## [Text provided]
Intersection (returns common element from in data and x):

>>> data = {1,2}
>>>
>>> data.intersection({1,2})
{1, 2}
>>> data.intersection({1,2,3})
{1, 2}
>>> data.intersection({1,4})
{1}
>>> data.intersection({1,3}, {2,4})
set()
>>> data.intersection({1,3}, {1,4})
{1}
>>> data.intersection({3,4})
set()
>>> {1,2} & {2,3}
{2}
>>> {1,2} & {2,3} & {2,4}
{2}
>>> {1,2} & {2,3} & {3}
set()

5.3.10. Cardinality

>>> data = {1, 2, 3}
>>> len(data)
3

5.3.11. Assignments

Code 5.7. Solution
"""
* Assignment: Sequence Set Create
* Required: yes
* Complexity: easy
* Lines of code: 1 lines
* Time: 2 min

English:
    1. Create set `result` with elements:
        a. `'a'`
        b. `1`
        c. `2.2`
    2. Run doctests - all must succeed

Polish:
    1. Stwórz zbiór `result` z elementami:
        a. `'a'`
        b. `1`
        c. `2.2`
    2. Uruchom doctesty - wszystkie muszą się powieść

Tests:
    >>> import sys; sys.tracebacklimit = 0

    >>> assert result is not Ellipsis, \
    'Assign result to variable: `result`'
    >>> assert type(result) is set, \
    'Variable `result` has invalid type, should be set'
    >>> assert len(result) == 3, \
    'Variable `result` length should be 3'

    >>> 'a' in result
    True
    >>> 1 in result
    True
    >>> 2.2 in result
    True
"""

# set[str|int|float]: with 'a' and 1 and 2.2
result = ...

Code 5.8. Solution
"""
* Assignment: Sequence Set Many
* Required: yes
* Complexity: easy
* Lines of code: 9 lines
* Time: 8 min

English:
    1. Non-functional requirements:
        a. Assignmnet verifies creation of `set()` and method `.add()` and `.update()` usage
        b. For simplicity numerical values type as `floats`, and not `str`
        c. Example: instead of '5.8' just type 5.8
        d. Do not use `str.split()`, `slice`, `getitem`, `for`, `while` or any other control-flow statement
    2. Create set `result` representing row with index 1
    3. Values from row at index 2 add to `result` using `.add()` (five calls)
    4. From row at index 3 create `set` and add it to `result` using `.update()` (one call)

Multi-image point correspondence data:

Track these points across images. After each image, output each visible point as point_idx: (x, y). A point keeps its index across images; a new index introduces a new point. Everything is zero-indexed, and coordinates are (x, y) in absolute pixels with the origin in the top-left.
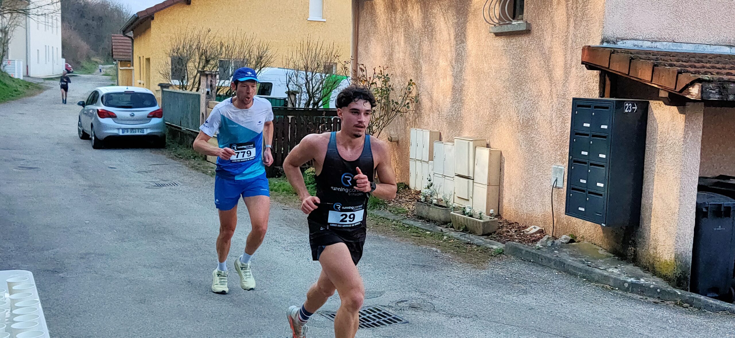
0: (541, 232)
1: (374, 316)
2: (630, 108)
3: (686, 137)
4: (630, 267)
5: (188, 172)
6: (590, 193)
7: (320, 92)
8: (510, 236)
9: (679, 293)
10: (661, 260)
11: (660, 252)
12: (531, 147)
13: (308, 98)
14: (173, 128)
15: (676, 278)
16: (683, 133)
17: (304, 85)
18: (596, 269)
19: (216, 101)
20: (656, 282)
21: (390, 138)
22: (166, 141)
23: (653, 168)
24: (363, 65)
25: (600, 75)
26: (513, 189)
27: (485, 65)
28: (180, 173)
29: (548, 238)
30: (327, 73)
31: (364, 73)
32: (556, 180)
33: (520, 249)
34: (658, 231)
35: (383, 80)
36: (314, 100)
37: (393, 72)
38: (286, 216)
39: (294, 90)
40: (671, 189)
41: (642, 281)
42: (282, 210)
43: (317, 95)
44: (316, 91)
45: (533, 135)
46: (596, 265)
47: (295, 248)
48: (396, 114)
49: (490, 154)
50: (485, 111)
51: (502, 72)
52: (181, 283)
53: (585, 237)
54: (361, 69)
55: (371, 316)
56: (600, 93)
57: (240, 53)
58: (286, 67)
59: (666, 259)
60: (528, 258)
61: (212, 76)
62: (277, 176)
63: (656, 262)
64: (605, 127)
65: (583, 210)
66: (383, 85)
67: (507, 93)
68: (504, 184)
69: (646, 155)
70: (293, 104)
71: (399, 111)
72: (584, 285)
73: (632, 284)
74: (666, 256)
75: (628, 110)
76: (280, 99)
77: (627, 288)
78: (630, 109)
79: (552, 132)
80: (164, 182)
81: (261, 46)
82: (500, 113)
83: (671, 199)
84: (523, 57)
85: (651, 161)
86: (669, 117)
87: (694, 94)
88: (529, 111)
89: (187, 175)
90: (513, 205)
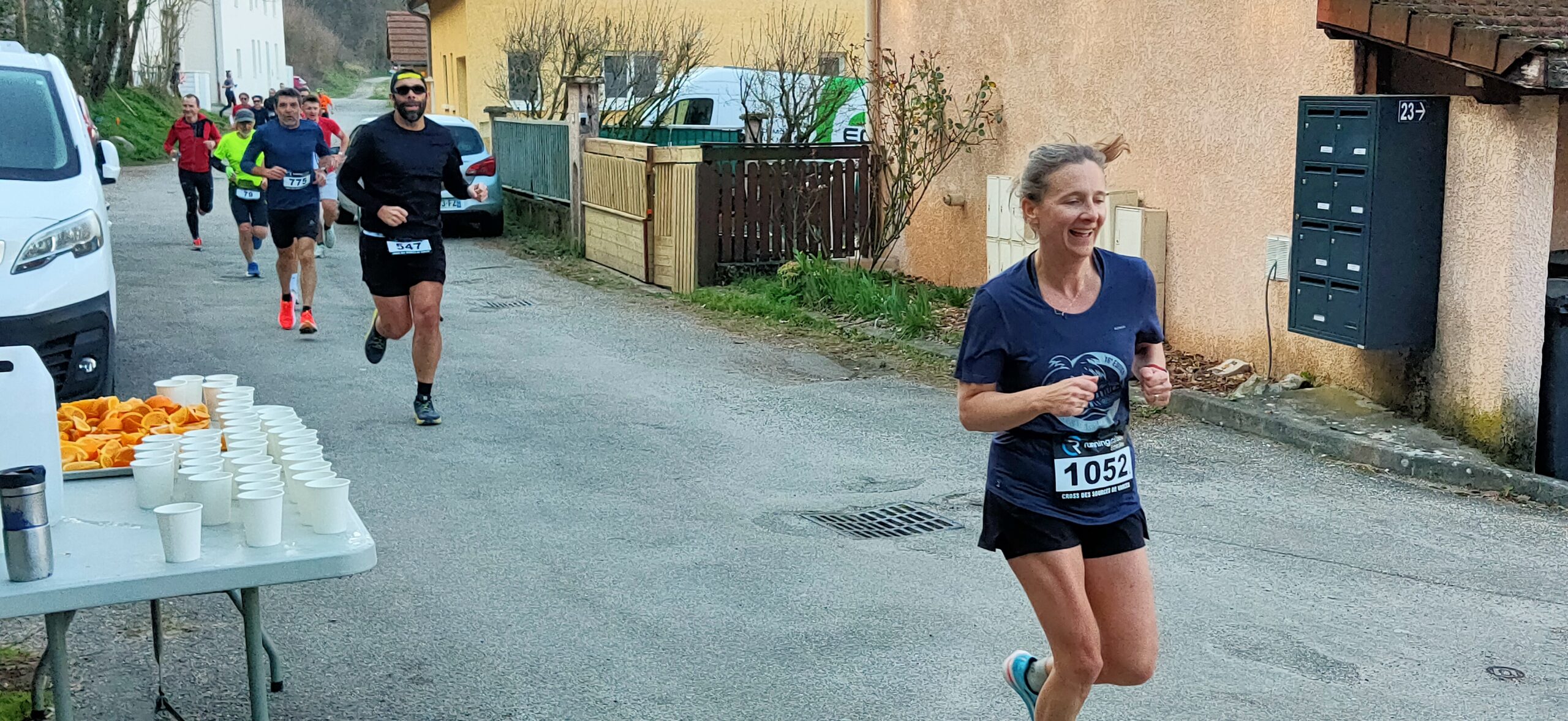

## [Assignment 1]
Summarize the Python sets text in two sentences.
## [Assignment 2]
Resume the Python sets text, continuing from its last line.
The records have no connection to the Python sets text.

## [Response box 1]
The Python sets text shows that the intersection method and the & operator return the elements shared by the sets involved, or an empty set when none are shared, and that len() gives a set's cardinality. It then sets out assignments: one asks for a set `result` holding 'a', 1 and 2.2 and checked by doctests, and another asks for a set built from a row and extended with `.add()` and `.update()` without `for`, `while` or other control-flow statements.

## [Response box 2]
    5. From row at index 4 `tuple` and add it to `result` using `.update()` (one call)
    6. From row at index 5 `list` and add it to `result` using `.update()` (one call)
    7. Run doctests - all must succeed

Polish:
    1. Wymagania niefunkcjonalne:
        a. Zadanie sprawdza tworzenie `set()` oraz użycie metod `.add()` i `.update()`
        b. Dla uproszczenia wartości numeryczne wypisuj jako `float`, a nie `str`
        c. Przykład: zamiast '5.8' zapisz 5.8
        d. Nie używaj `str.split()`, `slice`, `getitem`, `for`, `while` lub jakiejkolwiek innej instrukcji sterującej
    2. Stwórz zbiór `result` reprezentujący wiersz o indeksie 1
    3. Wartości z wiersza o indeksie 2 dodawaj do `result` używając `.add()` (pięć wywołań)
    4. Na podstawie wiersza o indeksie 3 stwórz `set` i dodaj go do `result` używając `.update()` (jedno wywołanie)
    5. Na podstawie wiersza o indeksie 4 stwórz `tuple` i dodaj go do `result` używając `.update()` (jedno wywołanie)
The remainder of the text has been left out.